• Prompt: Which lines of the material contain the string "like"? Pick out each one and copy it in full, treating uppercase and lowercase letters as different.

• The records:
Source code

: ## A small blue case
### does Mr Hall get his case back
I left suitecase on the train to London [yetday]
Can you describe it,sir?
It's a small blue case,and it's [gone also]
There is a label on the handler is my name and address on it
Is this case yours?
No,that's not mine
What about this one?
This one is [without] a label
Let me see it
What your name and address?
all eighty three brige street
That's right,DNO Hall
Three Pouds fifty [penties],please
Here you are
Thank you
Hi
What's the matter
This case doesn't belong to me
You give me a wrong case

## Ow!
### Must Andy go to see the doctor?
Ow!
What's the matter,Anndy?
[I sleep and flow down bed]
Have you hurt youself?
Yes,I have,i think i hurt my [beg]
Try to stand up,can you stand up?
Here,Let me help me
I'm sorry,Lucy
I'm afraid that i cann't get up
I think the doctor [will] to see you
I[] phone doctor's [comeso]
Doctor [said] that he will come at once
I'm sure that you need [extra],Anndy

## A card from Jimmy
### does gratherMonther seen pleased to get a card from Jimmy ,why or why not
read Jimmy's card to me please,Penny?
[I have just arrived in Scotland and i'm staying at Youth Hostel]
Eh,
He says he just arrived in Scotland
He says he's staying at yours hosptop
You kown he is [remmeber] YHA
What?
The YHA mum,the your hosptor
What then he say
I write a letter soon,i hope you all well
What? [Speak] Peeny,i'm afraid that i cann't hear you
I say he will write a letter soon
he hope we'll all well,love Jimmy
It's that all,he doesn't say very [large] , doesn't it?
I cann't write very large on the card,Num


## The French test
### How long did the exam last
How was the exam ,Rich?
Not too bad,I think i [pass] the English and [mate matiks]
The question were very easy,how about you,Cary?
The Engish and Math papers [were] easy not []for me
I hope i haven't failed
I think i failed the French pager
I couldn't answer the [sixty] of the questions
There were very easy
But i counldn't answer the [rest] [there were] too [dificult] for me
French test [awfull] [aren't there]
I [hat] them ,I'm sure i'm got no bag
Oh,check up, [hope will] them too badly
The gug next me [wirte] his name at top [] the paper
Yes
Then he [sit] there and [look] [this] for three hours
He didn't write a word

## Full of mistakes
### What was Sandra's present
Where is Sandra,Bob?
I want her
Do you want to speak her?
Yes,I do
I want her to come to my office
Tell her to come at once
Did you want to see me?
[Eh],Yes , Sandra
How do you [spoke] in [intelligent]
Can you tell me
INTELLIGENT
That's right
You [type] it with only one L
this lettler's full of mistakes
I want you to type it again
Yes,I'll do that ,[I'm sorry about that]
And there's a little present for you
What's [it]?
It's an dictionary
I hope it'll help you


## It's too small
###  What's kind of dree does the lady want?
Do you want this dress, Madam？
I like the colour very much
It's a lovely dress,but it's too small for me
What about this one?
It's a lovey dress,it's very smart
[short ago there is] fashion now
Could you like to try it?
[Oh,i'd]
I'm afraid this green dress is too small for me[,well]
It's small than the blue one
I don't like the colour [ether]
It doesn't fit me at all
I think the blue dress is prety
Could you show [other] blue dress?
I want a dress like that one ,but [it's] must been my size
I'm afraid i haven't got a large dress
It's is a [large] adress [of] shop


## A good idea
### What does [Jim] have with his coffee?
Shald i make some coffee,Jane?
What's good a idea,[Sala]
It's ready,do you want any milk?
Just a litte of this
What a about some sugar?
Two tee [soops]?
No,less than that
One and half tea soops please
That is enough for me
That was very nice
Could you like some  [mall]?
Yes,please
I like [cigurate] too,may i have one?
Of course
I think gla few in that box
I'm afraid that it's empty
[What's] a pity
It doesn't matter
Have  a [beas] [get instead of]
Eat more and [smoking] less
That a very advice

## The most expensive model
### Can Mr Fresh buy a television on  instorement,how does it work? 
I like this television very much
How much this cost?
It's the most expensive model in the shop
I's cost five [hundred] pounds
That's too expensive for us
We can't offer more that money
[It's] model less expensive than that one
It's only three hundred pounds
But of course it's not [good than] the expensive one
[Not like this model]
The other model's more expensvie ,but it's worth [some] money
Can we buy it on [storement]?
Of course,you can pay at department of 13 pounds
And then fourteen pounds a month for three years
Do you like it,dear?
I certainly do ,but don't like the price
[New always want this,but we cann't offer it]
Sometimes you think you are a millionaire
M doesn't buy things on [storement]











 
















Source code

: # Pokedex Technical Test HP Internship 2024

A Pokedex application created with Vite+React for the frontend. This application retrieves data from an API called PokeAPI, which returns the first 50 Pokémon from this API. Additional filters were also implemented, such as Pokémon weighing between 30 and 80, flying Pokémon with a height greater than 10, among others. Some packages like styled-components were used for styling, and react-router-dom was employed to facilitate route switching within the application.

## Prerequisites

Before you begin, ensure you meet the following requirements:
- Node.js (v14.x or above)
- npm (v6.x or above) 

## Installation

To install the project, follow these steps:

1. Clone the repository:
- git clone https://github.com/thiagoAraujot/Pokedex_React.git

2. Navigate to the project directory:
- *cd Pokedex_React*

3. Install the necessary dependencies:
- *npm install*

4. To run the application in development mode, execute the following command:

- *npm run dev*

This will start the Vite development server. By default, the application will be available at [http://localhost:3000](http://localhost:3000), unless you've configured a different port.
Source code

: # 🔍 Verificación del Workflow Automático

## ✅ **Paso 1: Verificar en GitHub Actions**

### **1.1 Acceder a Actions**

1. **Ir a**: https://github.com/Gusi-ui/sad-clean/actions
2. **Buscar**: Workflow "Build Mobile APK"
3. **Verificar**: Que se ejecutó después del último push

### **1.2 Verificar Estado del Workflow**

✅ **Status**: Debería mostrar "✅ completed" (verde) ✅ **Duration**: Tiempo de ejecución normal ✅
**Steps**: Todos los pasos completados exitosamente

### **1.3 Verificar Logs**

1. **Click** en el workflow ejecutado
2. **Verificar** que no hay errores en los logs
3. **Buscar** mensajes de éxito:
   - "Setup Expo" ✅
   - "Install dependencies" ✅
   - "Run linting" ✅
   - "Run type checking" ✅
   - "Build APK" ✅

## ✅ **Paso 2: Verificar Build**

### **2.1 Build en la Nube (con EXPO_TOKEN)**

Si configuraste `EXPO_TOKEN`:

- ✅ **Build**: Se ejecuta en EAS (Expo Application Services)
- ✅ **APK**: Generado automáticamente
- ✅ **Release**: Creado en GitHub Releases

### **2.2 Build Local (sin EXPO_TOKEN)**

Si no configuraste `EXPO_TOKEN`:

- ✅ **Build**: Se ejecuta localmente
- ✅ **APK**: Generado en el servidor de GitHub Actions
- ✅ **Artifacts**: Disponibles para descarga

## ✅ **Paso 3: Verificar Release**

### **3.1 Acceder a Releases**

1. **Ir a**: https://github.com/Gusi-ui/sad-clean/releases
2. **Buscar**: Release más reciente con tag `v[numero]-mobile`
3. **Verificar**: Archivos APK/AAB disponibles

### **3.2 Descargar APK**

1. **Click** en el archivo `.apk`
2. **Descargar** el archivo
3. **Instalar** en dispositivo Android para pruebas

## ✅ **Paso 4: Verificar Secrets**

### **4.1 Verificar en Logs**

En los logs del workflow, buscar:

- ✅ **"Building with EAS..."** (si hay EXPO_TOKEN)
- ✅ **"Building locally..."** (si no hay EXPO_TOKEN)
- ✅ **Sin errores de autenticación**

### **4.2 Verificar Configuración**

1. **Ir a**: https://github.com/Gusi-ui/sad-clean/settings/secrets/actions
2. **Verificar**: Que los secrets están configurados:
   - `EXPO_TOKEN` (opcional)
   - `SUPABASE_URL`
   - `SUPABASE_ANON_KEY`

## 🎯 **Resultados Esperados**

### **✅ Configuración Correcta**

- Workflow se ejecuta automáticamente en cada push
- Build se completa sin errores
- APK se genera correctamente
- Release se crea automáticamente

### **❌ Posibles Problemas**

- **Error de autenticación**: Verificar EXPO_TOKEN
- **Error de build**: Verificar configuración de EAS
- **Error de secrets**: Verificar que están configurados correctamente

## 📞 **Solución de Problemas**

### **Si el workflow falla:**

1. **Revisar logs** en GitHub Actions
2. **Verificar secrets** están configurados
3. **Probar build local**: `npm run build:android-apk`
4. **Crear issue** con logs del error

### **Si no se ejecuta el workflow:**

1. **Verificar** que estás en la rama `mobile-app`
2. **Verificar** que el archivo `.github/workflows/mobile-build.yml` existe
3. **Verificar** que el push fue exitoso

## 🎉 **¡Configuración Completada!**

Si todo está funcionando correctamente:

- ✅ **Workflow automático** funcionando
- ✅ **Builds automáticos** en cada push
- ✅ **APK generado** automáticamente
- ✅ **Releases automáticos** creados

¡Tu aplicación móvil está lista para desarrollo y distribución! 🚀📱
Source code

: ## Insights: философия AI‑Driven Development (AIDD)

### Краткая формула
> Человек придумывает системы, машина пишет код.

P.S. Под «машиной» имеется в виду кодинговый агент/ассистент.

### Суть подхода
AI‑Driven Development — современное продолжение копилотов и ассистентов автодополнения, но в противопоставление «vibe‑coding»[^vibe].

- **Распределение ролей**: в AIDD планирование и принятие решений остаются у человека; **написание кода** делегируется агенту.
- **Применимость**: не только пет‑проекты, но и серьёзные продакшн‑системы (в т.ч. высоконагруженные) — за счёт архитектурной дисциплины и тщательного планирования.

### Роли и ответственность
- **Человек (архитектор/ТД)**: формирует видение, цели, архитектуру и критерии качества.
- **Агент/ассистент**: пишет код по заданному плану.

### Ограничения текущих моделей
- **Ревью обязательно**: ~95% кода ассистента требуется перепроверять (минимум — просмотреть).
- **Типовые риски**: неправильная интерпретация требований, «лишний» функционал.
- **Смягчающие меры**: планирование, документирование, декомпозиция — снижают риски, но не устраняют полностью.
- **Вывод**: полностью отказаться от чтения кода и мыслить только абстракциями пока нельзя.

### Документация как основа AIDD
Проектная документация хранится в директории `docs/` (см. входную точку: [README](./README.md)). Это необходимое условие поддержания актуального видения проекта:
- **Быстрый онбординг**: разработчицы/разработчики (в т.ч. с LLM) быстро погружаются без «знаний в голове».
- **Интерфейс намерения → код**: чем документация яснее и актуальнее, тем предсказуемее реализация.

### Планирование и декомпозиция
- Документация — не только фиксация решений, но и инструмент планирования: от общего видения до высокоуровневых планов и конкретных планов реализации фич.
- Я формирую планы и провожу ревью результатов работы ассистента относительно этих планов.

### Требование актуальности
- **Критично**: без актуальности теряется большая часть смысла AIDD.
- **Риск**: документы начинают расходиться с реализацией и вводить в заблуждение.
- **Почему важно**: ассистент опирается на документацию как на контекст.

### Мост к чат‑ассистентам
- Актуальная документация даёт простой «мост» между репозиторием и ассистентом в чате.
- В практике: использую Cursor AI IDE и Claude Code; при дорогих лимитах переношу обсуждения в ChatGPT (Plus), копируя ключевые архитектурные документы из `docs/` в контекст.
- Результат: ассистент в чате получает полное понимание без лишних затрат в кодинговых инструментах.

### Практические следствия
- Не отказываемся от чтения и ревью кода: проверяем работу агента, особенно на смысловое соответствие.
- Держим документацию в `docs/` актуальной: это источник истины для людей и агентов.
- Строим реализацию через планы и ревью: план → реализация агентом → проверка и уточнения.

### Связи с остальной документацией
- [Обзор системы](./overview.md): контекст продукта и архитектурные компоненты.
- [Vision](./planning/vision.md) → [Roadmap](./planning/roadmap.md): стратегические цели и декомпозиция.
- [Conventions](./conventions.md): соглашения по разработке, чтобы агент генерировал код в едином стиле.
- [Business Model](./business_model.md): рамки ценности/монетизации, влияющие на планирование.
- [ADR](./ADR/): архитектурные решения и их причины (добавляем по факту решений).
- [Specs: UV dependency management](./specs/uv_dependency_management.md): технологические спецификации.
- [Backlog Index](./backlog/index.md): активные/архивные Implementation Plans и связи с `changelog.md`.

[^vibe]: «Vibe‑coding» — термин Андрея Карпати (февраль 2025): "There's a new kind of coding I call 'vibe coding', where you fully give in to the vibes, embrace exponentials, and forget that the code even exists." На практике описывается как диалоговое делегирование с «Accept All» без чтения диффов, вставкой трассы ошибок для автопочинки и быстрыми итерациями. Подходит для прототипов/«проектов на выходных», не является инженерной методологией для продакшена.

• Expected output:
I like the colour very much
Could you like to try it?
I don't like the colour [ether]
I want a dress like that one ,but [it's] must been my size
Could you like some  [mall]?
I like [cigurate] too,may i have one?
I like this television very much
[Not like this model]
Do you like it,dear?
I certainly do ,but don't like the price
A Pokedex application created with Vite+React for the frontend. This application retrieves data from an API called PokeAPI, which returns the first 50 Pokémon from this API. Additional filters were also implemented, such as Pokémon weighing between 30 and 80, flying Pokémon with a height greater than 10, among others. Some packages like styled-components were used for styling, and react-router-dom was employed to facilitate route switching within the application.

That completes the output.